I thought ColorFlow was supposed to have GMG/Alwan-competing ink-optimization technology built in. Can anyone confirm?

This summer, ColorFlow Software will be released, and at the end of the summer the Ink Optimization option for ColorFlow will be available. ColorFlow software is fully integrated with Prinergy and allows a fully automatic color managed workflow.

Regards,
Dave Herder
Subject Matter Expert, Color
Kodak Graphic Communications Group
 
Originally Posted by pmhapp "I thought ColorFlow was supposed to have GMG/Alwan-competing ink-optimization technology built in. Can anyone confirm?"

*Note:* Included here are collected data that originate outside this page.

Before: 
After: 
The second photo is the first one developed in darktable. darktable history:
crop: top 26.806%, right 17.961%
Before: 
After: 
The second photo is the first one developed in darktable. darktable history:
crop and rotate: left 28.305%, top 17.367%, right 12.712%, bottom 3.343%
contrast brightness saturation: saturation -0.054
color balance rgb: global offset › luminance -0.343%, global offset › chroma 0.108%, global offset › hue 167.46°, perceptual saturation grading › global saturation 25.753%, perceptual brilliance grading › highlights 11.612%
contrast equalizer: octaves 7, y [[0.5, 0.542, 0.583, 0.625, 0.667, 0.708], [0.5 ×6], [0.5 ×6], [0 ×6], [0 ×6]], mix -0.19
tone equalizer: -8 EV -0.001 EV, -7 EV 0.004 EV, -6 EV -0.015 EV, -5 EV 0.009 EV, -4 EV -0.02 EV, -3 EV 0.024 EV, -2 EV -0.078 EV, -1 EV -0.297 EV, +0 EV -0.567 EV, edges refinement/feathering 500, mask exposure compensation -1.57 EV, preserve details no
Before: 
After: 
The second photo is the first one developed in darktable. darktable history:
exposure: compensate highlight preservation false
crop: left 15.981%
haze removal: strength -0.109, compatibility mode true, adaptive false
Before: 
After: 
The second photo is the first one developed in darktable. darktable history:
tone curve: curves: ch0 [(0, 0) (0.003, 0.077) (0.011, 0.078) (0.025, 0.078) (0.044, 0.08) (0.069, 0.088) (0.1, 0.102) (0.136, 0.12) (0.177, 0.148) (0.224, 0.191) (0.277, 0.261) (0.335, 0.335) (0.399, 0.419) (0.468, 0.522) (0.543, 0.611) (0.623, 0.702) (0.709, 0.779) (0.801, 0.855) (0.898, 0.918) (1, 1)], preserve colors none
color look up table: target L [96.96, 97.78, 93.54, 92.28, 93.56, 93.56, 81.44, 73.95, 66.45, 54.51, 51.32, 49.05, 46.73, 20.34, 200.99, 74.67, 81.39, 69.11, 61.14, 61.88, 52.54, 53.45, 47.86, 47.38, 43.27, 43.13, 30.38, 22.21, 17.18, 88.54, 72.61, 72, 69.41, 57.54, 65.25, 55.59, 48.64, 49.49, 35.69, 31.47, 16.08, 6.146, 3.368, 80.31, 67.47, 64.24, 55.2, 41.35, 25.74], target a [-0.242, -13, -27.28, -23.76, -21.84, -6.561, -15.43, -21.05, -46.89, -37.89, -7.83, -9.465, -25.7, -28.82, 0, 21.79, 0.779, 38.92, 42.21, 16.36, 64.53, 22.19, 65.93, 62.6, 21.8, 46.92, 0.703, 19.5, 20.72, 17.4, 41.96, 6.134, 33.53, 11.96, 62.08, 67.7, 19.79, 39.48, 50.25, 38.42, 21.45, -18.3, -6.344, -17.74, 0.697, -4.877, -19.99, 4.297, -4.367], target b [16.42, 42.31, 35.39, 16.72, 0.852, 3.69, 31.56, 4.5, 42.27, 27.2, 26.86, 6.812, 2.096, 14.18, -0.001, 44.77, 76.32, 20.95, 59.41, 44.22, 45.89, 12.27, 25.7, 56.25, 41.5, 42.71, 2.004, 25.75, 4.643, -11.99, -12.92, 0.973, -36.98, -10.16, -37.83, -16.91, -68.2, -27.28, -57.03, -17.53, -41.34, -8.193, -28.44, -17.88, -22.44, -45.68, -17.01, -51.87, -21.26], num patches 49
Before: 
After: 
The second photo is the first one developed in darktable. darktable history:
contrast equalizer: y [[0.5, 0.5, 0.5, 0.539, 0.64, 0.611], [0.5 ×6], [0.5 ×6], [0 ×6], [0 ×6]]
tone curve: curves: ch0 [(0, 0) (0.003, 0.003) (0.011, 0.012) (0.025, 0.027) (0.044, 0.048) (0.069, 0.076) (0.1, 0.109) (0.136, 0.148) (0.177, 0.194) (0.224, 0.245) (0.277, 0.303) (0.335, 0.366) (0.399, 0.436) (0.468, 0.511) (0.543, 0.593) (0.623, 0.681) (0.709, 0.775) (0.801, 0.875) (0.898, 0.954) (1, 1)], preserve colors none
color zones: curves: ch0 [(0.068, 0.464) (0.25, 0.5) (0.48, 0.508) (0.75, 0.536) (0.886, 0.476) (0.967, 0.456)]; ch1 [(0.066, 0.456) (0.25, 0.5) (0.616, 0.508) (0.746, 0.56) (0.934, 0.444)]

Answered with: "This summer, ColorFlow Software will be released, and at the end of the summer the Ink Optimization option for ColorFlow will be available. ColorFlow software is fully integrated with Prinergy and allows a fully automatic color managed workflow."
Regards, Dave Herder

By not answering the question I guess that confirms GMG/Alwan is being used. Good that a solution is finally coming forward though.

J.
 
I'm not sure I understand your statement, J. The original question was "I thought ColorFlow was supposed to have GMG/Alwan-competing ink-optimization technology built in. Can anyone confirm?

ColorFlow does not "use" GMG/Alwan, it is its own color management solution within the Kodak Unified Workflow product line.

I hope that clears up any misconceptions.

Regards,
dave
 
GMG has PDF instructions describing how you can integrate InkOptimizer with Prinergy. If you still need it pm me and I will give it to you.